Sie spricht mit Vertretern von UNICEF, die diesen Mechanismus bestätigen: erst die Gründung eines Waisenhauses produziert Waisen. Die Schließung von Kinderheimen ist daher wahrscheinlich das wirksamste Instrument der äthiopischen Regierung, um die Adoptionsindustrie einzudämmen. Ob jedoch die anderen Maßnahmen der äthiopischen Regierung wirksam sind, weiß nicht einzuschätzen. Nach einem Rückgang der Zahlen geht UNICEF davon aus, dass sie wieder auf ein hohes Niveau gestiegen sind.

Die Botschaft wird in dem Kapitel sehr deutlich: Evangelisten auf dem Adoptionspfad schaffen mehr Probleme als sie lösen. Und in der Tat, wenn man Michelle Gardner in dem Film "Fly away children" dabei zusieht, wie sie in äthiopischen Dörfern die Eltern fragt, wer gerne sein Kind nach Amerika schicken möchte, dann wird klar, dass es hier in keiner Weise um "Waisen" in irgendeinem Sinne des Wortes geht.
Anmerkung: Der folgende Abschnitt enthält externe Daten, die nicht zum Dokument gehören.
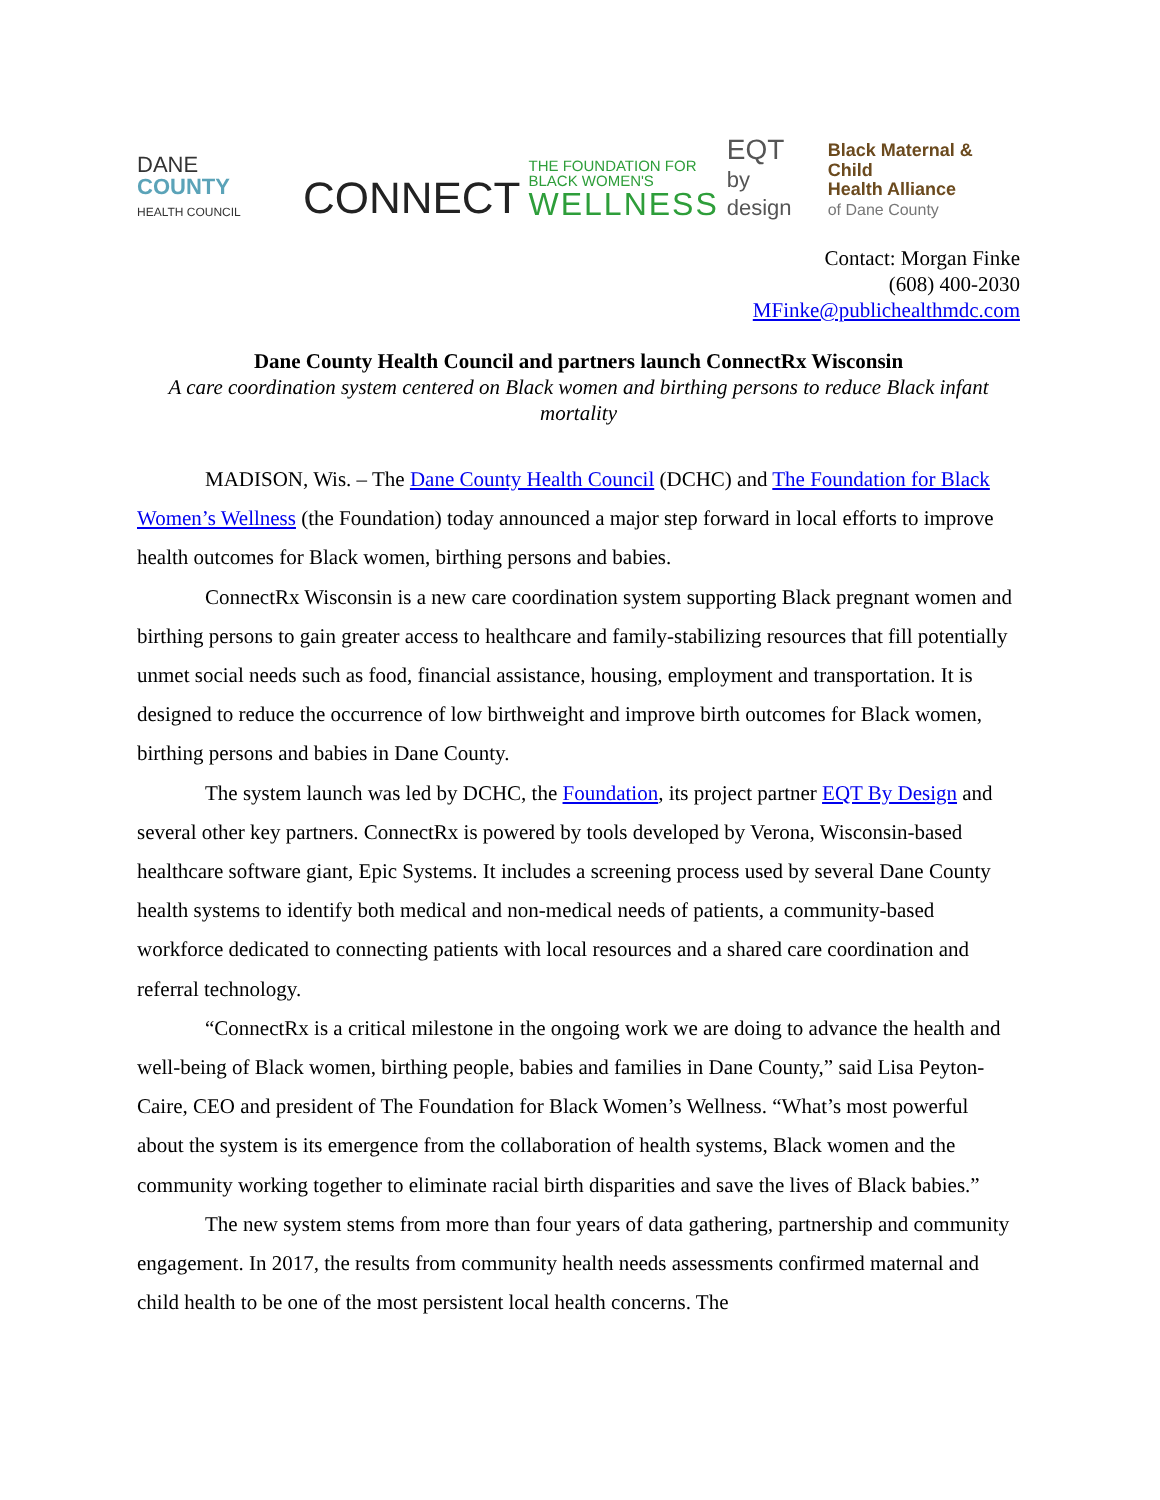DANE COUNTY
HEALTH COUNCIL
CONNECT
THE FOUNDATION FOR
BLACK WOMEN'S
WELLNESS
EQT
by design
Black Maternal & Child
Health Alliance
of Dane County
Contact: Morgan Finke
(608) 400-2030
MFinke@publichealthmdc.com
Dane County Health Council and partners launch ConnectRx Wisconsin
A care coordination system centered on Black women and birthing persons to reduce Black infant mortality
MADISON, Wis. – The Dane County Health Council (DCHC) and The Foundation for Black Women’s Wellness (the Foundation) today announced a major step forward in local efforts to improve health outcomes for Black women, birthing persons and babies.
ConnectRx Wisconsin is a new care coordination system supporting Black pregnant women and birthing persons to gain greater access to healthcare and family-stabilizing resources that fill potentially unmet social needs such as food, financial assistance, housing, employment and transportation. It is designed to reduce the occurrence of low birthweight and improve birth outcomes for Black women, birthing persons and babies in Dane County.
The system launch was led by DCHC, the Foundation, its project partner EQT By Design and several other key partners. ConnectRx is powered by tools developed by Verona, Wisconsin-based healthcare software giant, Epic Systems. It includes a screening process used by several Dane County health systems to identify both medical and non-medical needs of patients, a community-based workforce dedicated to connecting patients with local resources and a shared care coordination and referral technology.
“ConnectRx is a critical milestone in the ongoing work we are doing to advance the health and well-being of Black women, birthing people, babies and families in Dane County,” said Lisa Peyton-Caire, CEO and president of The Foundation for Black Women’s Wellness. “What’s most powerful about the system is its emergence from the collaboration of health systems, Black women and the community working together to eliminate racial birth disparities and save the lives of Black babies.”
The new system stems from more than four years of data gathering, partnership and community engagement. In 2017, the results from community health needs assessments confirmed maternal and child health to be one of the most persistent local health concerns. The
Die explodierende Adoptionsindustrie in Äthiopien hat demnach auch wenig mit christlichen Werten oder Familien zu tun sondern mit einem Versuch dem eigenen Leben mehr Sinn zu geben, wenn vermeintlich Leben gerettet werden können.

Für Adoptionsinteressierte ist dieses Buch eine wichtige Information und zwar auch für solche, die mit der christlichen Adoptionsbewegung nichts am Hut haben. Adoptionsmissionare haben in Äthiopien die Strukturen weitgehend korrumpiert. Daran kommen auch europäische Vermittlungsstellen nicht vorbei. Und zweitens ist jenseits aller Rhetorik die Haltung der Europäer nicht so anders. Bis heute sind Vermittlungsstellen für den Wahrheitsgehalt der Dokumente der vermittelten Kinder nicht verantwortlich. Auch deutsche Vermittlungsstellen weisen eine Verantwortung für das, was im Sozialbericht über die Kinder und deren Familien steht, weit von sich. Vielmehr werden angehende Adoptiveltern mit einem Augenzwinkern zu Komplizen gemacht, da man afrikanischen Dokumenten nicht zu viel Glauben schenken sollte. Erst wenn Vermittlungsstellen diese Verantwortung übernehmen und vielleicht auch rechtlich dazu gezwungen würden, wären sie an der Wahrheit wirklich interessiert. Davon sind wir aber noch weit entfernt.